Philipp Navratil Chief Executive Officer Nestle

Source: Nestlé

Navratil joined Nestlé in October 2025 with a remit to accelerate its turnaround

Nestlé’s turnaround under new CEO Philipp Navratil has taken hold, as organic growth accelerated to 3.5% and plans to sell its remaining ice cream businesses to its Froneri joint venture have reached “advanced” stages.

Arriving this morning after a month of investor pressure over Nestlé’s recall of contaminated baby formula, the results showed market share trends improving significantly, with group volume share now flat. 

The business’s billionaire brands gave their “best performance in a decade” to win positive volume share growth, though underlying profits at the group fell 8.4% thanks to higher input costs. 

Under Navratil, and predecessor Laurent Freixe, Nestlé has pursued an internal measure of volumes it calls real internal growth (RIG), backed by major cost savings.

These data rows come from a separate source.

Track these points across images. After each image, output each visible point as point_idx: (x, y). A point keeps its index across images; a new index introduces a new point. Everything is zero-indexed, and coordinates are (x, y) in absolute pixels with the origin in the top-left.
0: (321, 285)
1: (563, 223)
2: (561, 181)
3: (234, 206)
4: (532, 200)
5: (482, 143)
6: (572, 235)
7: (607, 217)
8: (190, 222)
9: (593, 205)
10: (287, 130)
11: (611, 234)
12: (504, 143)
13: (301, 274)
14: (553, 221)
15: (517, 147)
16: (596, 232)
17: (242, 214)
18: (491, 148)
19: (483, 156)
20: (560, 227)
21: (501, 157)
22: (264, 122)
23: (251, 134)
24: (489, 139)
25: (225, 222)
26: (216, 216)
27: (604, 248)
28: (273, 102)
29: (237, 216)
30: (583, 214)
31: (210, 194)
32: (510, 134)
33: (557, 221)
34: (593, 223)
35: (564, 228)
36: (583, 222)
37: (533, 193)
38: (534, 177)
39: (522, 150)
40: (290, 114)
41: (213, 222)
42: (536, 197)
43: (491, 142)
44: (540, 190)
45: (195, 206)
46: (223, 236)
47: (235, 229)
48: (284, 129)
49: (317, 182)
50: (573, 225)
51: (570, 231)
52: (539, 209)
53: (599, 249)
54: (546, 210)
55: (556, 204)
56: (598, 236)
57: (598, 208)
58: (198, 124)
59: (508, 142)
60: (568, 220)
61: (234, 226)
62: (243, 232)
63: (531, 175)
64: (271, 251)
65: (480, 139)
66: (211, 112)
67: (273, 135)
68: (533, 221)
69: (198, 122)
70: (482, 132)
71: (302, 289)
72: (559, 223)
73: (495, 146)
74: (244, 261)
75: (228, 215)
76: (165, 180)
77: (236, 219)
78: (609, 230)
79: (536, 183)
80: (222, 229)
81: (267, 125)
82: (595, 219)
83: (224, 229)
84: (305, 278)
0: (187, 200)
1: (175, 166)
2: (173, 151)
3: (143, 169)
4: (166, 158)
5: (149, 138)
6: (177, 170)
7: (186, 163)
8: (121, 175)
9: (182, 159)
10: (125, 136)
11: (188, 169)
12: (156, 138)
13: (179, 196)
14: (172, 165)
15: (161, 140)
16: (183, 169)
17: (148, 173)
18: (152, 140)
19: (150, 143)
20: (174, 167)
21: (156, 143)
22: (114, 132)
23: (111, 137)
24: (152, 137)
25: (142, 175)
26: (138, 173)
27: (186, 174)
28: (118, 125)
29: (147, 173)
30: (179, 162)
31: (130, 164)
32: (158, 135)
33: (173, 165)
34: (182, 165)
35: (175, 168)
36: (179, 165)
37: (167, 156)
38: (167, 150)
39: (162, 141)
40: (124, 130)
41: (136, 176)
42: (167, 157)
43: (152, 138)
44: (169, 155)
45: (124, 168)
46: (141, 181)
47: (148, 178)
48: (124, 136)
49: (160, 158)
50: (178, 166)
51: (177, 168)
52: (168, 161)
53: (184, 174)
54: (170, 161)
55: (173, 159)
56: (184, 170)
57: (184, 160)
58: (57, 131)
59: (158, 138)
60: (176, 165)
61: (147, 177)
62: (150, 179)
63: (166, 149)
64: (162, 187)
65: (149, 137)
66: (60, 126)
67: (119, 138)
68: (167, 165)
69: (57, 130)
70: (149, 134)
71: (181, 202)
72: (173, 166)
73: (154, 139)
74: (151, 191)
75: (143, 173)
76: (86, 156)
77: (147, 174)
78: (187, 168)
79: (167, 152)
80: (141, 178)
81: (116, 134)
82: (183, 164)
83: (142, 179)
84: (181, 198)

While headline revenues were down 2% to CHF 89.5bn (£85.8bn), RIG held at 2024’s level of 0.8% growth. RIG accelerated over the course of the year, with volume growth of just 0.2% in H1 handily beat by H2’s 1.4% growth. Q4 saw a particularly strong perfromance, as 4% organic growth beat the analyst consensus by 60 basis points.

And while no major divestments were completed, Nestlé has announced it will merge its Nutrition and Nestlé Health Science divisions into a single business, while “sharpening” its portfolio around four key businesses. 

Its Food & Snacks division is expected to see further divestments, and the company is in “advanced negotiations” to sell the remainder of the ice cream businesses in six markets that it still owns to €5.5bn-turnover joint venture Froneri, which was formed in partnership with French PE firm PAI Partners in 2016.

Negotiations would see Nestlé sell the businesses in Canada, Chile, Peru, China, Malaysia and Thailand to Froneri, which was recently subject to a €3.6bn reinvestment by PAI.

Why is Nestlé making 16,000 job cuts and what has been the reaction?

“We are accelerating our strategy,” said Navratil. “We are focusing our portfolio on four businesses, led by our strongest brands, with prioritised resources and a simplified organisation. We are upgrading our marketing and innovation and increasing investment behind high-potential growth platforms, which now have an expanded scope and represent 30% of sales.”

A 50-basis-point bump to marketing’s share of sales helped drive “targeted” growth investment, and RIG was positive across all of the conglomerate’s geographic zones.

With pricing up 2.8% compared to last year’s 1.5% increase, the group’s overall organic growth improved to 3.5% from 2.2% the prior year.

Nestlé has now completed its recall of potentially contaminated infant formula.

The company expects growth for 2026 to be between 3% and 4%, with higher RIG compared to 2025.

Bernstein analyst Callum Elliott called the results “a solid set of numbers, belying the doom and gloom surrounding the stock over the past few weeks” in the wake of the infant formula crisis.

“The combination of strong Q4, solid FY guide, and coherent strategic update marks a strong start to the Navratil era, and we expect that the stock should react favorably today, having lagged significantly in the year to date.”

This story was amended on 19 February 2026 as an earlier version included factual inaccuracies. It stated Nestlé intended to sell its 50% stake in Froneri rather than offloading the remaining ice cream businesses still owned by the group to the Froneri joint venture. Nestlé plans to keep its holding in the joint venture alongside PAI Partners.